鄭繡便也不去想那麼多了,全情投入到看錶演之中。
壓軸的是竿戲,就是把長木杆立在一堆反著放的刀片上,在頂端建一個旗幟,一人盤空拔幟,講究的是像猴子上樹一般輕巧靈活。
那大刀片足有成人手臂大小,排放在一起都泛著森然冷意。
鄭繡光看著都覺得雞皮疙瘩起了一身。
這要是失了手落下來……她都不敢想後果。
表演的準備工作剛準備好,袁大管家卻忽然走近,附身到薛直的耳邊通傳了一個訊息。
鄭繡就坐在薛直旁邊,一個字也沒聽清,光顧著等著看臺上驚心動魄的表演了。
薛直面色一變,讓袁大管家先回了前頭,他轉過頭對鄭繡道:“太子來了。”
鄭繡還沒反應過來,“誰來了?”
薛直伸手往天上指了指,鄭繡嚇得差點跳起來,“東宮的太子來了?”
薛直點點頭。
鄭繡‘噌’得一下從位置上站起起來,薛直趕緊把她拉住,柔聲道:“你別急,太子是微服私訪來的,並沒有擺東宮的儀仗。”
鄭繡還處在震驚中,“這也沒什麼差別吧。”
差別還是有的,微服私訪用普通的待客之禮就行,若是擺了東宮的儀仗,那就要用君臣之禮來迎接了。

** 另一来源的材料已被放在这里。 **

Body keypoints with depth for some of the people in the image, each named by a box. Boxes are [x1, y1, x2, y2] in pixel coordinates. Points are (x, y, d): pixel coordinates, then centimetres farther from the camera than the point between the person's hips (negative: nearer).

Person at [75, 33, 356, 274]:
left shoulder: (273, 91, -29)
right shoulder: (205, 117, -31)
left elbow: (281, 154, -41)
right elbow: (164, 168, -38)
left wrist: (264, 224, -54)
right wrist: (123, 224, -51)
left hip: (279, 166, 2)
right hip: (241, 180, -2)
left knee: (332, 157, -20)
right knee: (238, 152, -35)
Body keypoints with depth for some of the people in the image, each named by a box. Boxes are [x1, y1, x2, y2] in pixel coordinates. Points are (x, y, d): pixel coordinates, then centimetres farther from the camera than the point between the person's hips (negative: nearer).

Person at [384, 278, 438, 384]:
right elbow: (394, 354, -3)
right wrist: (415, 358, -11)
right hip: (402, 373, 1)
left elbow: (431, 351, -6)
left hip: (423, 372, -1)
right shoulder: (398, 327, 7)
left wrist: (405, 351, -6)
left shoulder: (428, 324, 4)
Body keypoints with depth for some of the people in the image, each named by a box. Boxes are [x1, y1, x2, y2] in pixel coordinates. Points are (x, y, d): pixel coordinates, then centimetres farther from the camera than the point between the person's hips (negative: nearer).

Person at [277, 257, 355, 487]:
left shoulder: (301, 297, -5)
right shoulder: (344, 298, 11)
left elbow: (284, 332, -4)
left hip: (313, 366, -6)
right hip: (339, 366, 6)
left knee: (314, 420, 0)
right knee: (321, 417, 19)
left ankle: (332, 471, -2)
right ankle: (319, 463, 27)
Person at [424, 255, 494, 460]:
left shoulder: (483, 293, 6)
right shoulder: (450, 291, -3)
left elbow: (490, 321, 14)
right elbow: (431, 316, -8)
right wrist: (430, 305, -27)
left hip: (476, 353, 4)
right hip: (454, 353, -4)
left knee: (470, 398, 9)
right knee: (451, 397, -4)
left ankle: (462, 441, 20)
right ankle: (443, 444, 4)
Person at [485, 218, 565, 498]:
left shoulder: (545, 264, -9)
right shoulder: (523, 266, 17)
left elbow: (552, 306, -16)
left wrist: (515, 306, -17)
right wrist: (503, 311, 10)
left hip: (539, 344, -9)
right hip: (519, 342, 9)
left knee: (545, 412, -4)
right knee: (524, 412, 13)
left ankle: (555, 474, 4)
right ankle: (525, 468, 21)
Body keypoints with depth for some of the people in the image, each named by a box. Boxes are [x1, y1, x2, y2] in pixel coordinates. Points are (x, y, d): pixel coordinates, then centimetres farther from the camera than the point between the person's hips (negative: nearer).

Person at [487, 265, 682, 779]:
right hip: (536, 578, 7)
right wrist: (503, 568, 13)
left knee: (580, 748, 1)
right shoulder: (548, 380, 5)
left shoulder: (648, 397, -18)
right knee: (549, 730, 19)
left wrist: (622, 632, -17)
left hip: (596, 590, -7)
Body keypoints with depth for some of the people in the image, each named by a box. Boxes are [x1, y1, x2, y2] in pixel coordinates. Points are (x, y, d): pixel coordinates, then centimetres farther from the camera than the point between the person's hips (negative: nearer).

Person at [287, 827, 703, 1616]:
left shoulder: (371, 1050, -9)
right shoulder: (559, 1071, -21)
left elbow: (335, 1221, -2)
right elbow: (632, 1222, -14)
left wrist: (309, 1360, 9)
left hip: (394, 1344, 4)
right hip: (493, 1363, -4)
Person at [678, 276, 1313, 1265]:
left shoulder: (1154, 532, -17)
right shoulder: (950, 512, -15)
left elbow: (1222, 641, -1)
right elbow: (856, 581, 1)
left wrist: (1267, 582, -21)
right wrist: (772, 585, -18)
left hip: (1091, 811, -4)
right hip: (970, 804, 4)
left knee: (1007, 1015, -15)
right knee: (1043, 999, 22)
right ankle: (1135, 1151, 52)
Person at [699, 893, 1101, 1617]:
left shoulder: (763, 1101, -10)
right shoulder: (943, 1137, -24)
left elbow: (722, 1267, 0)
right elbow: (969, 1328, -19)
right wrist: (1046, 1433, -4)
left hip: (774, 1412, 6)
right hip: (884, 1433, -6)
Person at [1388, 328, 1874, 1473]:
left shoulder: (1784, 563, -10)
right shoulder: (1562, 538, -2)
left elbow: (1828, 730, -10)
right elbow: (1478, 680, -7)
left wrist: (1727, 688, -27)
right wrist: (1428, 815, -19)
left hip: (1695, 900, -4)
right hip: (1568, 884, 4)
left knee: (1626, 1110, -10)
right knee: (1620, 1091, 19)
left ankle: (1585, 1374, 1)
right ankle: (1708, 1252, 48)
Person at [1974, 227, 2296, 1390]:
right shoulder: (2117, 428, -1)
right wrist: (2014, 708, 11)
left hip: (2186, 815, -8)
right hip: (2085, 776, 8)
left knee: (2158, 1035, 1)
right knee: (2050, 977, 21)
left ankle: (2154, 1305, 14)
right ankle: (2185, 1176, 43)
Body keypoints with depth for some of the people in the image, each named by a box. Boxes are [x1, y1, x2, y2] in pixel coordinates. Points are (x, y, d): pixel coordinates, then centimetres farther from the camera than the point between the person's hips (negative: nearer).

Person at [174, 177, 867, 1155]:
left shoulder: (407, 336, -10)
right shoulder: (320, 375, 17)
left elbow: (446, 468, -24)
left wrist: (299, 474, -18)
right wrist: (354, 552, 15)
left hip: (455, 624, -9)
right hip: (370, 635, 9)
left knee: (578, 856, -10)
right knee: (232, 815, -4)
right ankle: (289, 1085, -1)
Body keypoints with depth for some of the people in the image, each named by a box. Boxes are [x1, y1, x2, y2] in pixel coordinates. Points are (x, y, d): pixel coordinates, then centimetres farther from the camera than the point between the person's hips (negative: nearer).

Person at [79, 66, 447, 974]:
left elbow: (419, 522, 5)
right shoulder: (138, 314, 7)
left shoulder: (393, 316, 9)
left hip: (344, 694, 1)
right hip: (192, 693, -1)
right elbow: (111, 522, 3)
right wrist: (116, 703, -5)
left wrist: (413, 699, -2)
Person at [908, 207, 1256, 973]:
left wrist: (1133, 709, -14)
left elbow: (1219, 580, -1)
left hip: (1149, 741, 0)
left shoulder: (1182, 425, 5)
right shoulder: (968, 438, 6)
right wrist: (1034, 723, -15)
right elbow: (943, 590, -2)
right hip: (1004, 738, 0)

鄭繡又趕緊道:“先別管太子怎麼來的,你快準備去接駕吧。”然後又想到了薛直前幾天說太子讓他去東宮走動,他推脫自己傷勢未好,又道:“不對不對,你快回床上躺著去。”跟人家說s傷重得出不了門,結果在家裡看雜耍看的起勁,這叫什麼事兒!
鄭繡沒有接觸過皇權,只在小說和電視裡看到過,薛直這樣,算不算欺君之罪?
她越想越急,拉著薛直就要回浩夜堂。